Festival in Kerala, India

Chinakkathoor Pooram is a festival held annually at the Chinakkathoor Bhagavathi temple at Palappuram in Palakkad district of Kerala, India. A huge procession of 27 festooned tuskers is the highlight of the festival. The festival is celebrated in the Kumbham month of Malayalam calendar.

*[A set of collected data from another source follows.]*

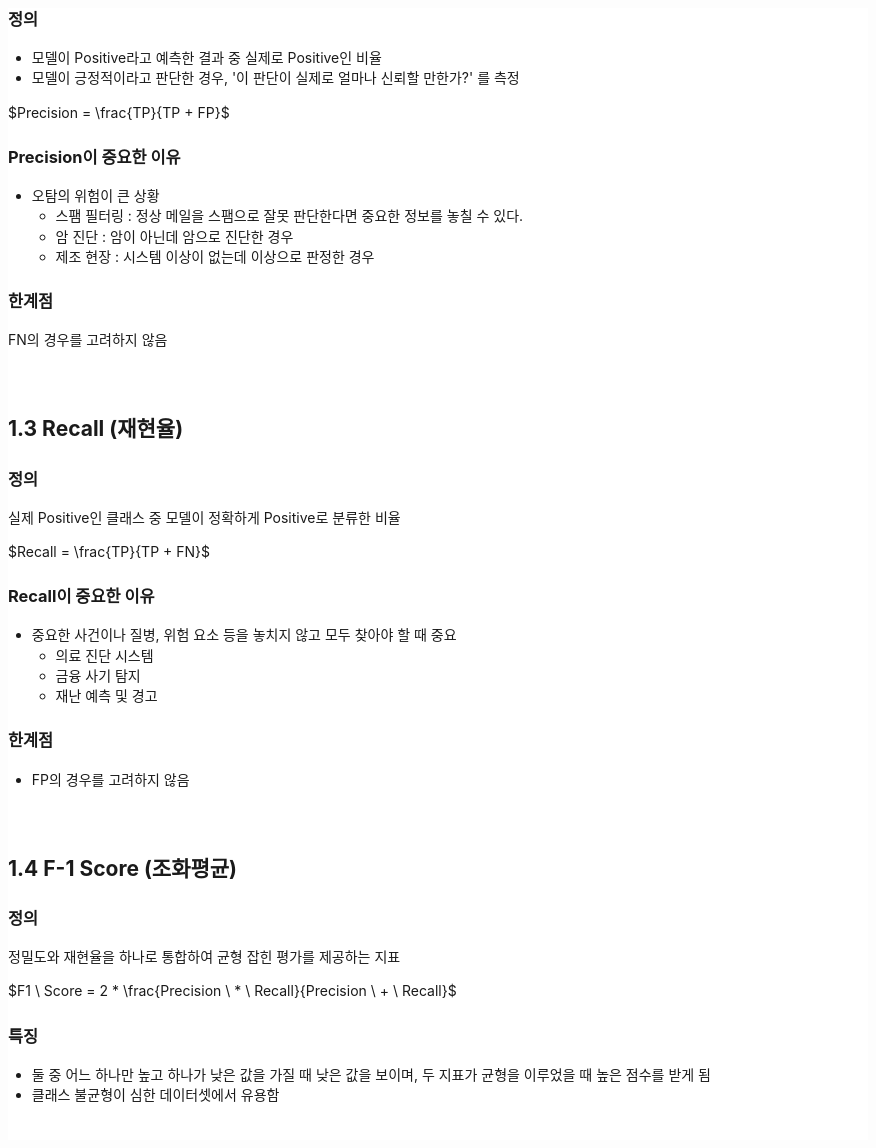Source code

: ### 정의

- 모델이 Positive라고 예측한 결과 중 실제로 Positive인 비율
- 모델이 긍정적이라고 판단한 경우, '이 판단이 실제로 얼마나 신뢰할 만한가?' 를 측정

$Precision = \frac{TP}{TP + FP}$

### Precision이 중요한 이유
- 오탐의 위험이 큰 상황
    - 스팸 필터링 : 정상 메일을 스팸으로 잘못 판단한다면 중요한 정보를 놓칠 수 있다.
    - 암 진단 : 암이 아닌데 암으로 진단한 경우
    - 제조 현장 : 시스템 이상이 없는데 이상으로 판정한 경우



### 한계점
FN의 경우를 고려하지 않음

<br>

## 1.3 Recall (재현율)

### 정의

실제 Positive인 클래스 중 모델이 정확하게 Positive로 분류한 비율

$Recall = \frac{TP}{TP + FN}$

### Recall이 중요한 이유
- 중요한 사건이나 질병, 위험 요소 등을 놓치지 않고 모두 찾아야 할 때 중요
    - 의료 진단 시스템
    - 금융 사기 탐지
    - 재난 예측 및 경고

### 한계점
- FP의 경우를 고려하지 않음

<br>

## 1.4 F-1 Score (조화평균)

### 정의

정밀도와 재현율을 하나로 통합하여 균형 잡힌 평가를 제공하는 지표

$F1 \ Score = 2 * \frac{Precision \ * \ Recall}{Precision \ + \ Recall}$

### 특징

- 둘 중 어느 하나만 높고 하나가 낮은 값을 가질 때 낮은 값을 보이며, 두 지표가 균형을 이루었을 때 높은 점수를 받게 됨
- 클래스 불균형이 심한 데이터셋에서 유용함

<br>
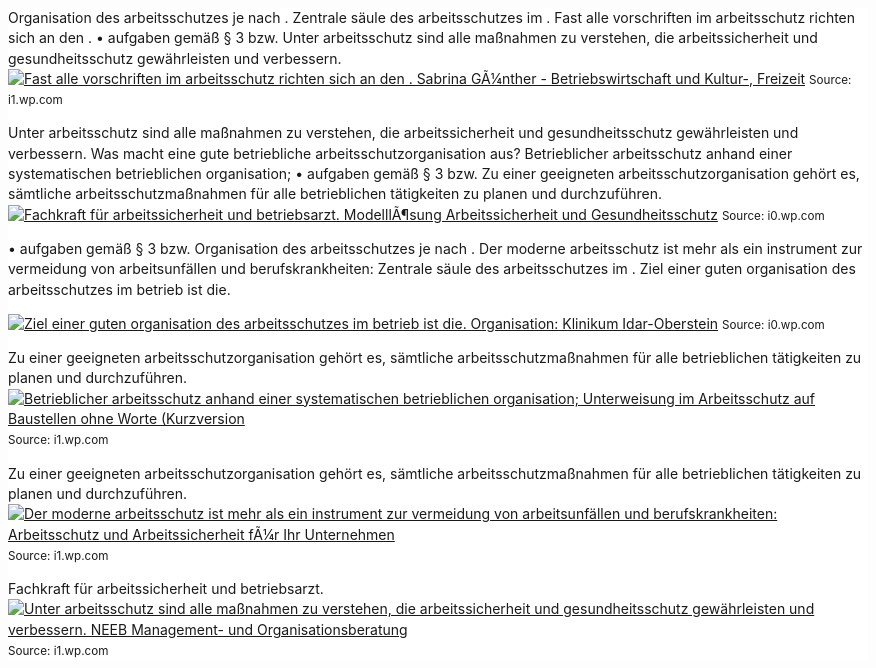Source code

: Organisation des arbeitsschutzes je nach . Zentrale säule des arbeitsschutzes im . Fast alle vorschriften im arbeitsschutz richten sich an den . • aufgaben gemäß § 3 bzw. Unter arbeitsschutz sind alle maßnahmen zu verstehen, die arbeitssicherheit und gesundheitsschutz gewährleisten und verbessern.
[![Fast alle vorschriften im arbeitsschutz richten sich an den . Sabrina GÃ¼nther - Betriebswirtschaft und Kultur-, Freizeit](https://i0.wp.com/tse3.mm.bing.net/th?id=OIP.sg694pRHDJdwDdt1yULH1gHaHa&amp;pid=15.1 "Sabrina GÃ¼nther - Betriebswirtschaft und Kultur-, Freizeit")](https://i1.wp.com/profile-images.xing.com/images/d1b97bba5f3297901e8639cad75137d5-1/sabrina-gÃ¼nther.1024x1024.jpg)
<small>Source: i1.wp.com</small>

Unter arbeitsschutz sind alle maßnahmen zu verstehen, die arbeitssicherheit und gesundheitsschutz gewährleisten und verbessern. Was macht eine gute betriebliche arbeitsschutzorganisation aus? Betrieblicher arbeitsschutz anhand einer systematischen betrieblichen organisation; • aufgaben gemäß § 3 bzw. Zu einer geeigneten arbeitsschutzorganisation gehört es, sämtliche arbeitsschutzmaßnahmen für alle betrieblichen tätigkeiten zu planen und durchzuführen.
[![Fachkraft für arbeitssicherheit und betriebsarzt. ModelllÃ¶sung Arbeitssicherheit und Gesundheitsschutz](https://i1.wp.com/tse3.mm.bing.net/th?id=OIP.LmvSCqhti-lFj4hmxCMpqwAAAA&amp;pid=15.1 "ModelllÃ¶sung Arbeitssicherheit und Gesundheitsschutz")](https://i0.wp.com/www.safetycenter.ch/sites/default/files/2021-01/arbeitssicherheit_360_2.svg)
<small>Source: i0.wp.com</small>

• aufgaben gemäß § 3 bzw. Organisation des arbeitsschutzes je nach . Der moderne arbeitsschutz ist mehr als ein instrument zur vermeidung von arbeitsunfällen und berufskrankheiten: Zentrale säule des arbeitsschutzes im . Ziel einer guten organisation des arbeitsschutzes im betrieb ist die.

[![Ziel einer guten organisation des arbeitsschutzes im betrieb ist die. Organisation: Klinikum Idar-Oberstein](https://i0.wp.com/tse3.mm.bing.net/th?id=OIP.tUmscUacUfxRzGnRH8OcEAHaFP&amp;pid=15.1 "Organisation: Klinikum Idar-Oberstein")](https://i0.wp.com/www.shg-kliniken.de/fileadmin/_processed_/e/a/csm_Organigramm10.20-3_c264c5f09f.png)
<small>Source: i0.wp.com</small>

Zu einer geeigneten arbeitsschutzorganisation gehört es, sämtliche arbeitsschutzmaßnahmen für alle betrieblichen tätigkeiten zu planen und durchzuführen.
[![Betrieblicher arbeitsschutz anhand einer systematischen betrieblichen organisation; Unterweisung im Arbeitsschutz auf Baustellen ohne Worte (Kurzversion](https://i1.wp.com/tse2.mm.bing.net/th?id=OIP.R5c_ZKsMI4QCPBB3UONmlAHaEK&amp;pid=15.1 "Unterweisung im Arbeitsschutz auf Baustellen ohne Worte (Kurzversion")](https://i1.wp.com/i.ytimg.com/vi/j-89nc0c_sY/maxresdefault.jpg)
<small>Source: i1.wp.com</small>

Zu einer geeigneten arbeitsschutzorganisation gehört es, sämtliche arbeitsschutzmaßnahmen für alle betrieblichen tätigkeiten zu planen und durchzuführen.
[![Der moderne arbeitsschutz ist mehr als ein instrument zur vermeidung von arbeitsunfällen und berufskrankheiten: Arbeitsschutz und Arbeitssicherheit fÃ¼r Ihr Unternehmen](https://i1.wp.com/tse3.mm.bing.net/th?id=OIP.lXHxygLHsAp_qObAjogx3gHaDz&amp;pid=15.1 "Arbeitsschutz und Arbeitssicherheit fÃ¼r Ihr Unternehmen")](https://i1.wp.com/as-kutschke.de/application/files/7616/1995/0432/schema-arbeitssicherheit.png)
<small>Source: i1.wp.com</small>

Fachkraft für arbeitssicherheit und betriebsarzt.
[![Unter arbeitsschutz sind alle maßnahmen zu verstehen, die arbeitssicherheit und gesundheitsschutz gewährleisten und verbessern. NEEB Management- und Organisationsberatung](https://i1.wp.com/tse2.mm.bing.net/th?id=OIP.YeDjbD-tg8fo_6w83z7OGgHaJo&amp;pid=15.1 "NEEB Management- und Organisationsberatung")](https://i1.wp.com/www.neeb-org.de/bilder/arbeitssicherheit.jpg)
<small>Source: i1.wp.com</small>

Locality performs traditional art forms like Vellattu, Theyyam, Poothanum thirayum, Kaalavela, Kuthiravela, Aandi Vedan, Karivela on the Panchavadyam or the temple orchestra. The popular ritualistic show puppetry, Tholpavakoothu, is performed at the temple premises every evening. This show continues for 17 days before conclusion of the festival i.e. pooram. Sixteen decorated models of the kuthira (horse) and eight kaala (bull) are brought ceremoniously to the temple by devotees in a grand procession.

Holiday is declared by the District Collector in all government offices and educational institutions of Ottapalam municipality and the Lakkidi-Perur-I grama panchayat.

==How to reach==

===By rail===

Nearest railway station is Ottapalam which is about 5.1 km from the shrine. It is one of the major railway stations between Palakkad and Shoranur in the Konkan route and Wadakkanchery in the Kanyakumari/Alapuzha route.

===By bus===

Public as well as private buses running on Palakkad-Shoranur (Kulappully) State Highway passes through Ottappalam.

===By air===

Nearest airport is Coimbatore in the neighbouring state of Tamil Nadu which is about 85 km from shrine.

Calicut International Airport, Karippur, Cochin International Airport, Nedumbassery, and Coimbatore Domestic Airport are the other nearest airports.

In Kerala, festival dates are decided in accordance with the Malayalam calendar and the local traditions and customs.